How did I develop a crypto service

This is a project I joined on half way, and got it done eventually.

What is this project about?

Our product is an on-premise platform. Customer can deploy bits in their own data center, or in AWS, Azure, and GCP.

There are two categories of passwords within our cluster:

  • User input passwords, which are entered by users

    • AWS key
    • smtp passwords
    • Windows runas user password
  • System managed passwords, which are randomly generated by our system

    • jdbc password
    • Postgres admin password
    • ZooKeeper password

So the passwords I’m talking about is not the password for someone’s server account. The latter ones live in a table of the cluster’s PostgreSQL database and are already encrypted.

The current version of our system stores all the passwords in plain text in a configuration file, which is distributed among machines.

The new architecture also stores all passwords in plain text, but in a Znode in ZooKeeper.

The project is about developing a crypto service that encrypts passwords before persisting them somewhere, and decrypts passwords into memory when server uses them, so that no more clear text secrets live in our system. The new service should support both our old monolith JRuby app and our new Java service-oriented architecture.

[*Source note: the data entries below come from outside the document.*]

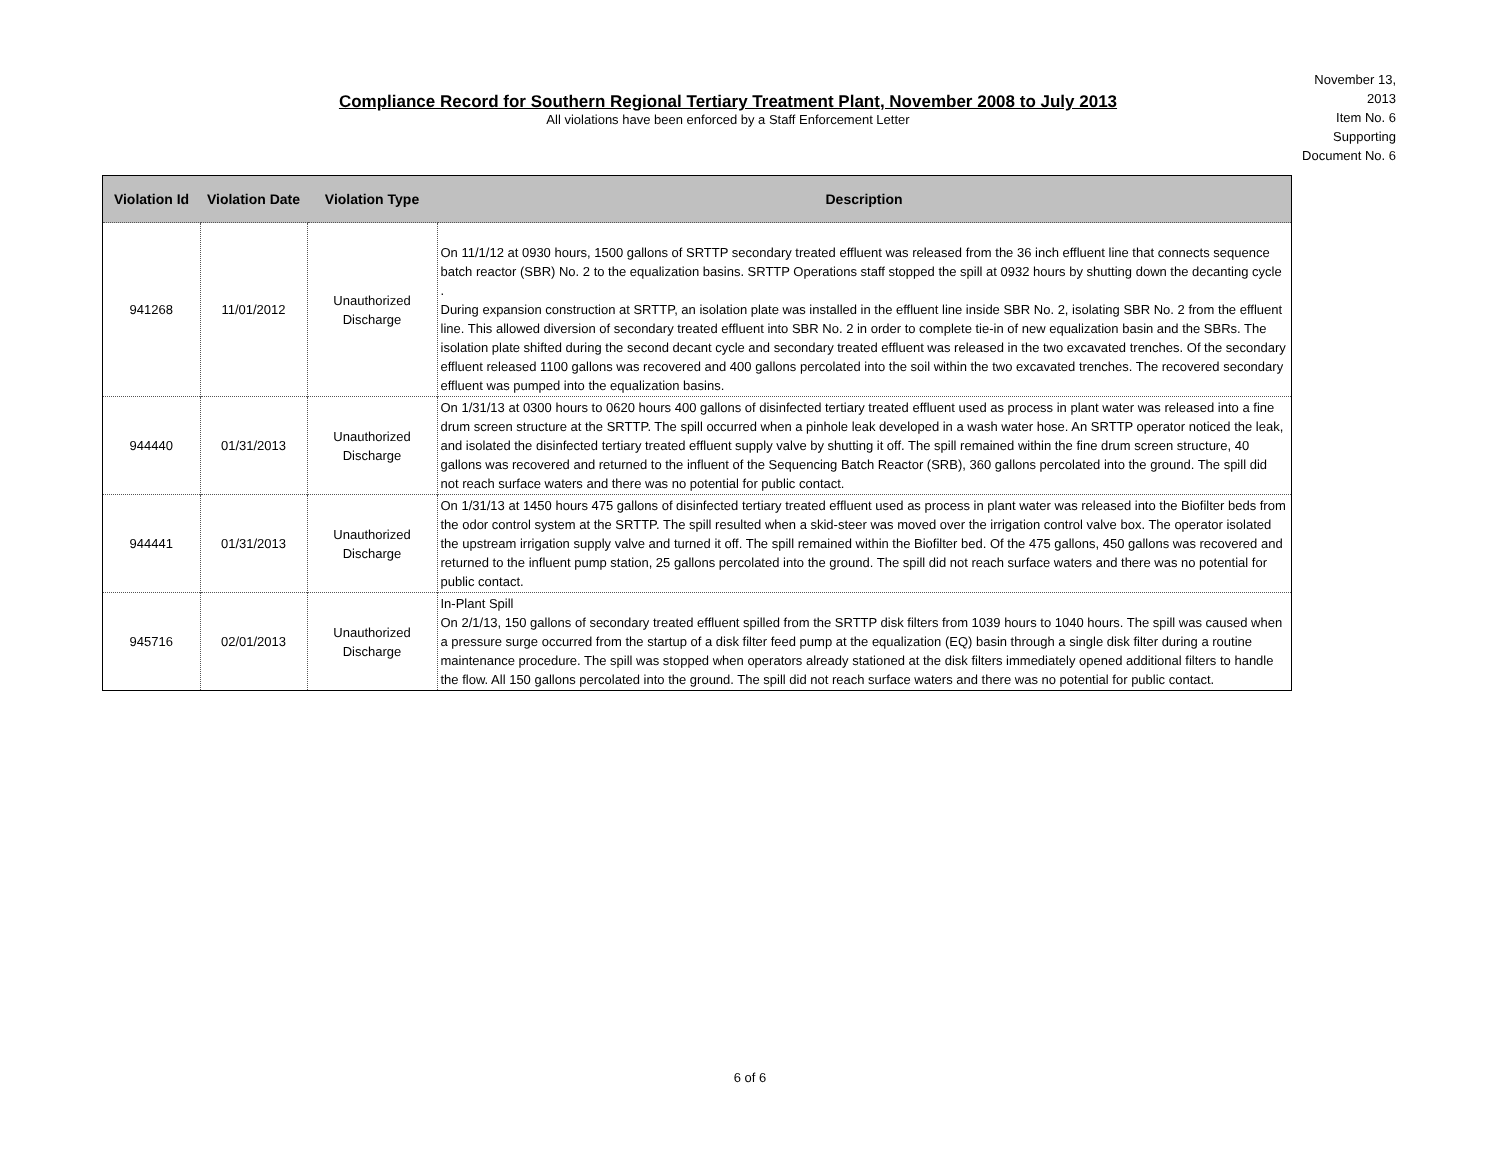Compliance Record for Southern Regional Tertiary Treatment Plant, November 2008 to July 2013
All violations have been enforced by a Staff Enforcement Letter
November 13, 2013
Item No. 6
Supporting Document No. 6
| Violation Id | Violation Date | Violation Type | Description |
| --- | --- | --- | --- |
| 941268 | 11/01/2012 | Unauthorized Discharge | On 11/1/12 at 0930 hours, 1500 gallons of SRTTP secondary treated effluent was released from the 36 inch effluent line that connects sequence batch reactor (SBR) No. 2 to the equalization basins. SRTTP Operations staff stopped the spill at 0932 hours by shutting down the decanting cycle . During expansion construction at SRTTP, an isolation plate was installed in the effluent line inside SBR No. 2, isolating SBR No. 2 from the effluent line. This allowed diversion of secondary treated effluent into SBR No. 2 in order to complete tie-in of new equalization basin and the SBRs. The isolation plate shifted during the second decant cycle and secondary treated effluent was released in the two excavated trenches. Of the secondary effluent released 1100 gallons was recovered and 400 gallons percolated into the soil within the two excavated trenches. The recovered secondary effluent was pumped into the equalization basins. |
| 944440 | 01/31/2013 | Unauthorized Discharge | On 1/31/13 at 0300 hours to 0620 hours 400 gallons of disinfected tertiary treated effluent used as process in plant water was released into a fine drum screen structure at the SRTTP. The spill occurred when a pinhole leak developed in a wash water hose. An SRTTP operator noticed the leak, and isolated the disinfected tertiary treated effluent supply valve by shutting it off. The spill remained within the fine drum screen structure, 40 gallons was recovered and returned to the influent of the Sequencing Batch Reactor (SRB), 360 gallons percolated into the ground. The spill did not reach surface waters and there was no potential for public contact. |
| 944441 | 01/31/2013 | Unauthorized Discharge | On 1/31/13 at 1450 hours 475 gallons of disinfected tertiary treated effluent used as process in plant water was released into the Biofilter beds from the odor control system at the SRTTP. The spill resulted when a skid-steer was moved over the irrigation control valve box. The operator isolated the upstream irrigation supply valve and turned it off. The spill remained within the Biofilter bed. Of the 475 gallons, 450 gallons was recovered and returned to the influent pump station, 25 gallons percolated into the ground. The spill did not reach surface waters and there was no potential for public contact. |
| 945716 | 02/01/2013 | Unauthorized Discharge | In-Plant Spill On 2/1/13, 150 gallons of secondary treated effluent spilled from the SRTTP disk filters from 1039 hours to 1040 hours. The spill was caused when a pressure surge occurred from the startup of a disk filter feed pump at the equalization (EQ) basin through a single disk filter during a routine maintenance procedure. The spill was stopped when operators already stationed at the disk filters immediately opened additional filters to handle the flow. All 150 gallons percolated into the ground. The spill did not reach surface waters and there was no potential for public contact. |
6 of 6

Why are we developing this feature?

Our product is for enterprise customers, and the top 3 things that enterprise IT cares about are SECURITY, SECURITY, SECURITY.

According to our sales team, keeping secrets in clear text has been one of the biggest sales blockers. Our customers have also been bringing up many times that either their huge concerns w.r.t the potential password leaks, or the friction they’ve experienced to buy our product - they need to get an exception from IT since our product is the only app in house that don’t encrypt passwords.

Trade-offs

There’s no doubt that we are gonna build the crypto service for new Java architecture, a service-oriented server architecture that will come out in 2017. The biggest trade-off we faced was whether to put efforts on enabling this feature in our old monolith JRuby server app.

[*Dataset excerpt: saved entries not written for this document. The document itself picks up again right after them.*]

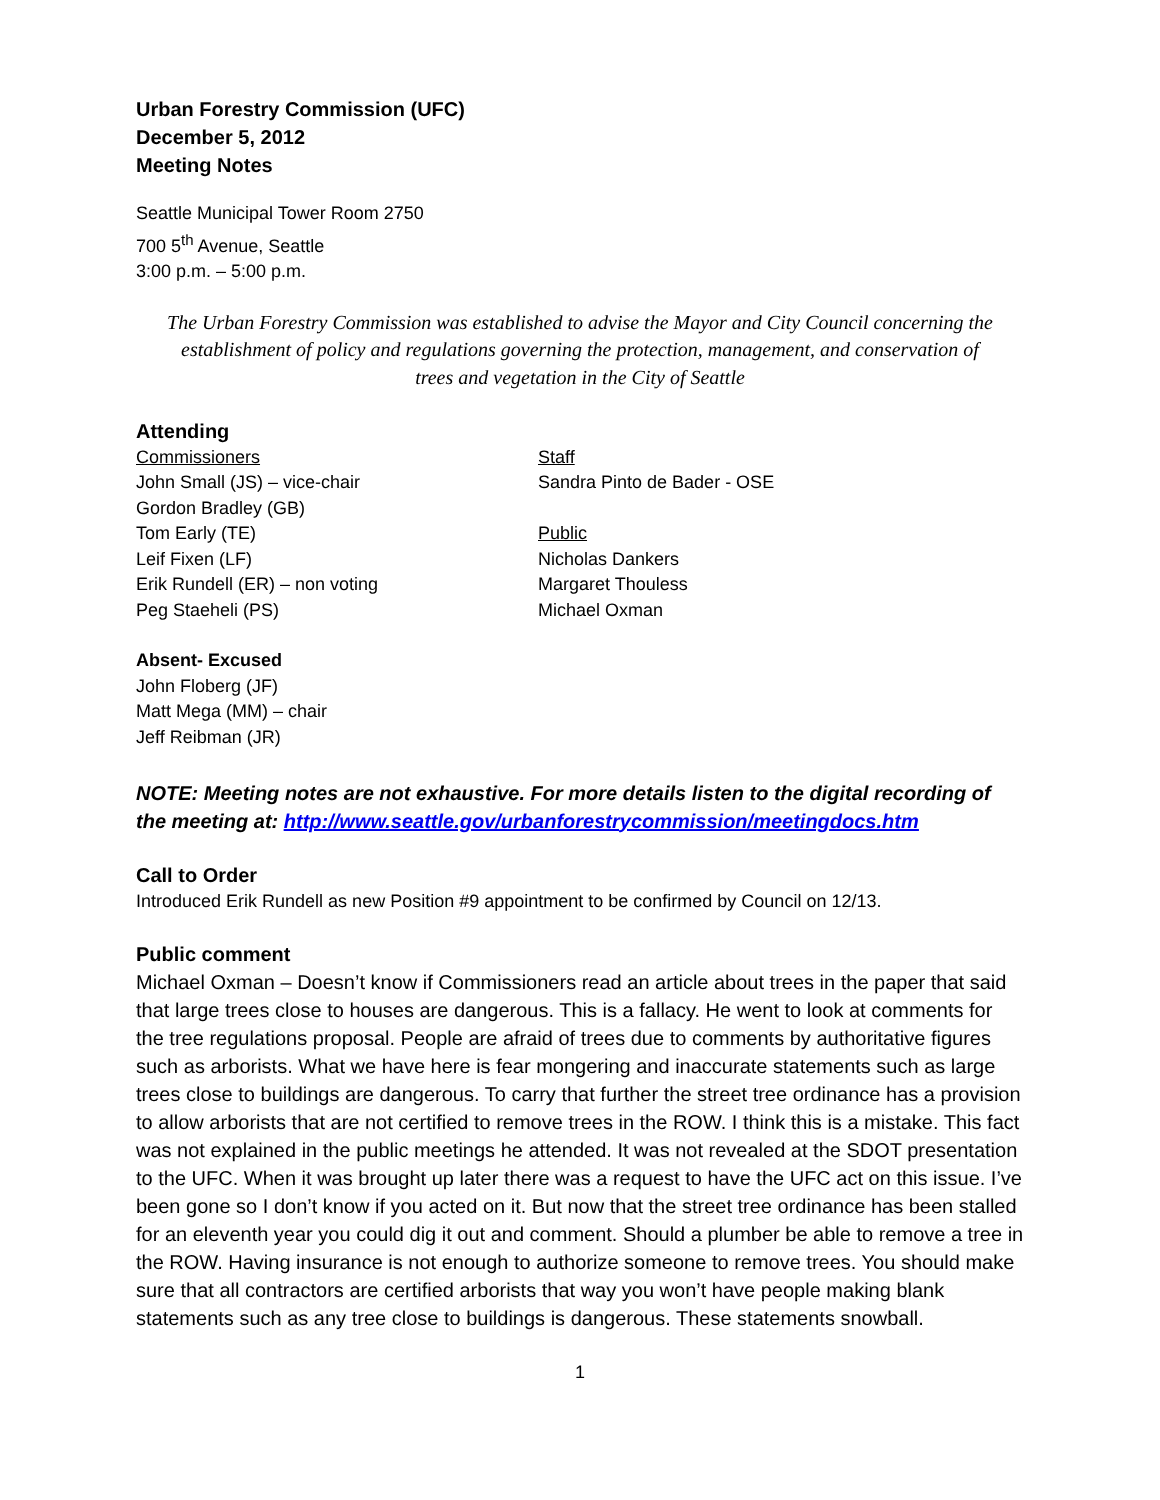Urban Forestry Commission (UFC)
December 5, 2012
Meeting Notes
Seattle Municipal Tower Room 2750
700 5<sup>th</sup> Avenue, Seattle
3:00 p.m. – 5:00 p.m.
The Urban Forestry Commission was established to advise the Mayor and City Council concerning the establishment of policy and regulations governing the protection, management, and conservation of trees and vegetation in the City of Seattle
Attending
Commissioners
John Small (JS) – vice-chair
Gordon Bradley (GB)
Tom Early (TE)
Leif Fixen (LF)
Erik Rundell (ER) – non voting
Peg Staeheli (PS)
Staff
Sandra Pinto de Bader - OSE
Public
Nicholas Dankers
Margaret Thouless
Michael Oxman
Absent- Excused
John Floberg (JF)
Matt Mega (MM) – chair
Jeff Reibman (JR)
NOTE: Meeting notes are not exhaustive. For more details listen to the digital recording of the meeting at: http://www.seattle.gov/urbanforestrycommission/meetingdocs.htm
Call to Order
Introduced Erik Rundell as new Position #9 appointment to be confirmed by Council on 12/13.
Public comment
Michael Oxman – Doesn’t know if Commissioners read an article about trees in the paper that said that large trees close to houses are dangerous. This is a fallacy. He went to look at comments for the tree regulations proposal. People are afraid of trees due to comments by authoritative figures such as arborists. What we have here is fear mongering and inaccurate statements such as large trees close to buildings are dangerous. To carry that further the street tree ordinance has a provision to allow arborists that are not certified to remove trees in the ROW. I think this is a mistake. This fact was not explained in the public meetings he attended. It was not revealed at the SDOT presentation to the UFC. When it was brought up later there was a request to have the UFC act on this issue. I’ve been gone so I don’t know if you acted on it. But now that the street tree ordinance has been stalled for an eleventh year you could dig it out and comment. Should a plumber be able to remove a tree in the ROW. Having insurance is not enough to authorize someone to remove trees. You should make sure that all contractors are certified arborists that way you won’t have people making blank statements such as any tree close to buildings is dangerous. These statements snowball.
1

The downsides of doing that are:

  • Lots of efforts required. Our old server architecture is a monolith JRuby app with messy logic (yeah, everyone agrees on it! It’s totally messed up because people have been keeping on adding new stuff here and there for 9 years since 2007). The crypto service will be written in Java and incorporate it into old server can be really hard.
  • Uncertain schedule. Because of the large amount of work expected, no one is certain whether we can finish this feature, fully test it, and ship it on time. If it comes out too late, say only three months before new server gets shipped, it’s probably much less valuable.
  • We are not sure if it worths it. If our customers have been living with plain text passwords for 9 years, they probably can wait for the new server for another six months?
  • Developer frastruction. Not only because it’s a messy job, but also because you know your code will be deleted a year later.

The upsides of doing that are:

  • Removes the sales blocker as soon as possible
  • Relieves customers pain and complaints as soon as possible
  • Or at least demonstrate to our customers that we have heard of their requirements and we are executing on it (this is sounds very much self-comforting, but it’s been brought up serveral time. Yeah, it’s all about ATTITUDE)

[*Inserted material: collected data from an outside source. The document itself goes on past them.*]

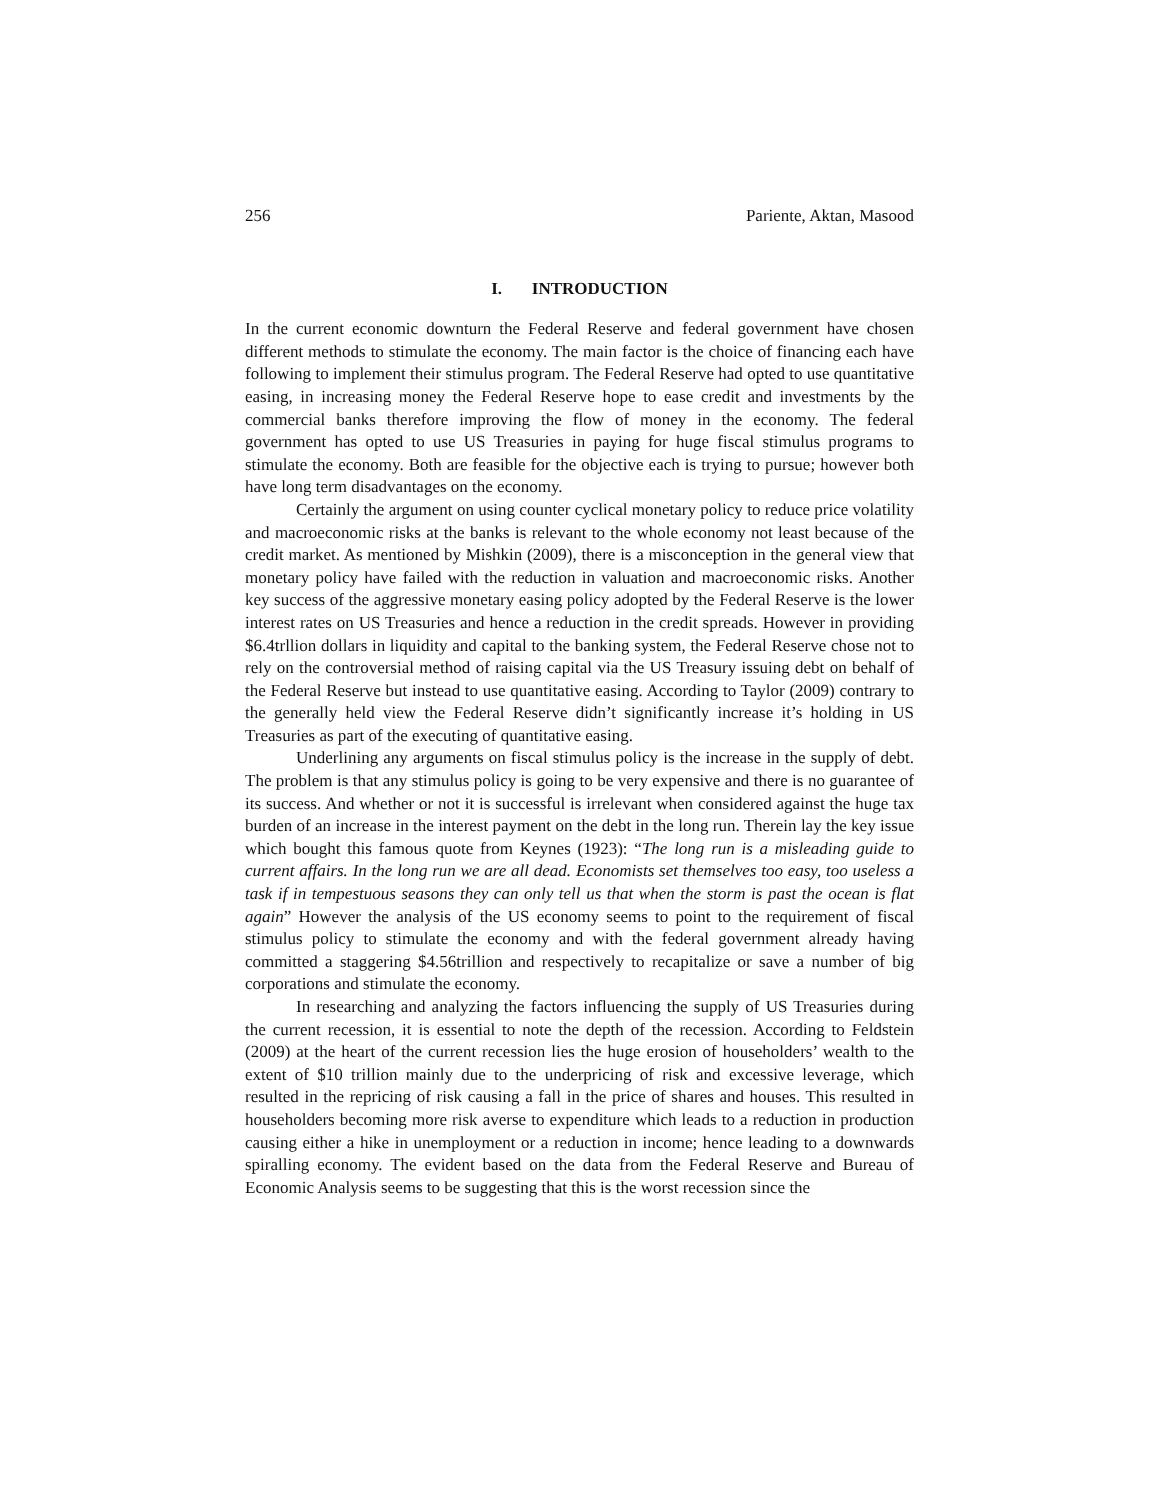256 Pariente, Aktan, Masood
I. INTRODUCTION
In the current economic downturn the Federal Reserve and federal government have chosen different methods to stimulate the economy. The main factor is the choice of financing each have following to implement their stimulus program. The Federal Reserve had opted to use quantitative easing, in increasing money the Federal Reserve hope to ease credit and investments by the commercial banks therefore improving the flow of money in the economy. The federal government has opted to use US Treasuries in paying for huge fiscal stimulus programs to stimulate the economy. Both are feasible for the objective each is trying to pursue; however both have long term disadvantages on the economy.
Certainly the argument on using counter cyclical monetary policy to reduce price volatility and macroeconomic risks at the banks is relevant to the whole economy not least because of the credit market. As mentioned by Mishkin (2009), there is a misconception in the general view that monetary policy have failed with the reduction in valuation and macroeconomic risks. Another key success of the aggressive monetary easing policy adopted by the Federal Reserve is the lower interest rates on US Treasuries and hence a reduction in the credit spreads. However in providing $6.4trllion dollars in liquidity and capital to the banking system, the Federal Reserve chose not to rely on the controversial method of raising capital via the US Treasury issuing debt on behalf of the Federal Reserve but instead to use quantitative easing. According to Taylor (2009) contrary to the generally held view the Federal Reserve didn’t significantly increase it’s holding in US Treasuries as part of the executing of quantitative easing.
Underlining any arguments on fiscal stimulus policy is the increase in the supply of debt. The problem is that any stimulus policy is going to be very expensive and there is no guarantee of its success. And whether or not it is successful is irrelevant when considered against the huge tax burden of an increase in the interest payment on the debt in the long run. Therein lay the key issue which bought this famous quote from Keynes (1923): “The long run is a misleading guide to current affairs. In the long run we are all dead. Economists set themselves too easy, too useless a task if in tempestuous seasons they can only tell us that when the storm is past the ocean is flat again” However the analysis of the US economy seems to point to the requirement of fiscal stimulus policy to stimulate the economy and with the federal government already having committed a staggering $4.56trillion and respectively to recapitalize or save a number of big corporations and stimulate the economy.
In researching and analyzing the factors influencing the supply of US Treasuries during the current recession, it is essential to note the depth of the recession. According to Feldstein (2009) at the heart of the current recession lies the huge erosion of householders’ wealth to the extent of $10 trillion mainly due to the underpricing of risk and excessive leverage, which resulted in the repricing of risk causing a fall in the price of shares and houses. This resulted in householders becoming more risk averse to expenditure which leads to a reduction in production causing either a hike in unemployment or a reduction in income; hence leading to a downwards spiralling economy. The evident based on the data from the Federal Reserve and Bureau of Economic Analysis seems to be suggesting that this is the worst recession since the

The team eventually decided to do it.

Design

Compared to the complicated integration of crypto service and our ruby app, the design of crypto service itself is actually much more straightforward.

The core idea is:

Encrpt actual secrets with an encryption key, and encrypt the encryption key with a master key

Architecture

1
2
3
4
5
6
7
8
9
10
11
12
13
14
15
16
17
File System / Config Dir / Config File
------yml file
| inputs
| - master key algorithm
| - encryption key algorithm
| - keystore location
|
| generated values
| - master key id
| - encryption key
| - encryption key id
------

File System / Config Dir / Java KeyStore (JKS)
----------------
| Master key |
----------------

Bootstrap

  1. Provide the following three args:

    • master key algorithm
    • encryption key algorithm
    • keystore location
  2. Use master key algorithm to create a master key, and put it in Java Keystore (JKS) in keystore location. JKS will be in server’s config directory, and will be guarded by the dir’s access permission.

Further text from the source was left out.